Em um discurso transmitido pela televisão, Dbeibah urgiu todos os líbios a apoiarem seu governo para "a reconstrução do país" e declarou-se pronto para "ouvir e trabalhar com todos os líbios, qualquer que seja sua ideologia, filiação ou região".

Engenheiro de formação e um rico empresário, Dbeibah chamou a eleição de sexta-feira de "uma consagração da democracia e da unidade".

Dez anos após a queda de Muammar Gaddafi, a Líbia continua atolada em uma grave crise política, com dois adversários até agora: no oeste, o reconhecido Governo de União Nacional (GNA), apoiado pela Turquia, e no leste, o marechal Khalifa Haftar, apoiado pela Rússia.

Haftar saudou o acordo de Genebra, e seu porta-voz, Ahmad al Mesmari, parabenizou em particular "as personalidades patrióticas" que assumem as rédeas do governo interino.

Natural de Misrata (noroeste), perto da capital Trípoli, o empresário tem 21 dias para formar seu gabinete.
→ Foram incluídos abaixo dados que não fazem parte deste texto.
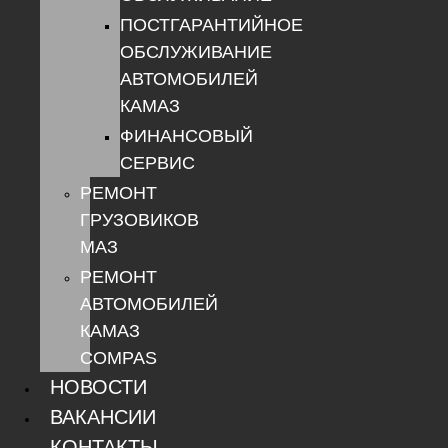
ПОСТГАРАНТИЙНОЕ
ОБСЛУЖИВАНИЕ
АВТОМОБИЛЕЙ
КАМАЗ
ФИНАНСОВЫЙ
СЕРВИС
РЕМОНТ
ГРУЗОВИКОВ
МАЗ
РЕМОНТ
АВТОМОБИЛЕЙ
КАМАЗ
COMPAS
НОВОСТИ
ВАКАНСИИ
КОНТАКТЫ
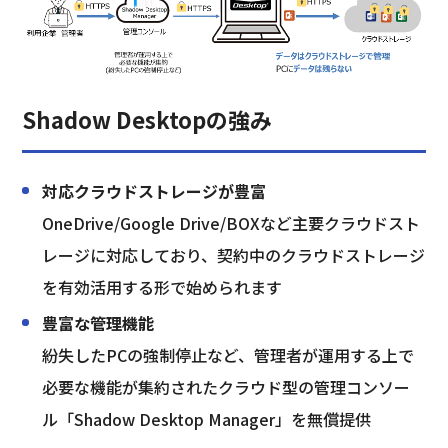
Shadow Desktopの強み
対応クラウドストレージが豊富
OneDrive/Google Drive/BOXなど主要クラウドスト
レージに対応しており、契約中のクラウドストレージ
を有効活用する形で始められます
豊富な管理機能
紛失したPCの強制停止など、管理者が運用する上で
必要な機能が集約されたクラウド型の管理コンソー
ル「Shadow Desktop Manager」を無償提供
Ele terá outros 21 dias adicionais para obter a confiança do Parlamento, ou seja, no mais tardar 19 de março.

Com esta escolha começa uma fase e termina outra: a dos acordos de Skhirat (Marrocos), assinados em 2015 com a mediação da ONU, que levaram à formação do GNA e a designação de seu chefe, Fayez al-Sarraj.

Mas Sarraj não conseguiu em nenhum momento a confiança do Parlamento nem impôs sua autoridade na conjunto das forças políticas e militares do país.

O novo primeiro-ministro está longe de gerar unanimidade, pois ocupou cargos importantes durante o regime de Muamar Khadafi, que foi derrubado em 2011, depois de passar 42 anos no poder.

Além disso, ao lado de seu primo Ali Dbeibah - outro empresário -, ele é alvo de investigações na Líbia e outros países por desvio de verbas. O mesmo primo integrava o Fórum que votou na sexta-feira para o novo Executivo.

Após o fracasso da ofensiva iniciada pelo marechal Haftar em abril de 2019 para conquistar Trípoli, os dois lados assinaram um cessar-fogo em outubro e retomaram o diálogo, estimulado pela ONU.

Mas a nova autoridade executiva terá o recursos para retirar o país do marasmo?

"Terá muito pouco poder no terreno. Vai custar muito exercer qualquer influência no leste da Líbia e até no oeste do país enfrentará uma forte oposição. Não é um Executivo que possa unir a Líbia", avalia Wolfram Lacher, pesquisador do Instituto Alemão de Assuntos Internacionais e de Segurança.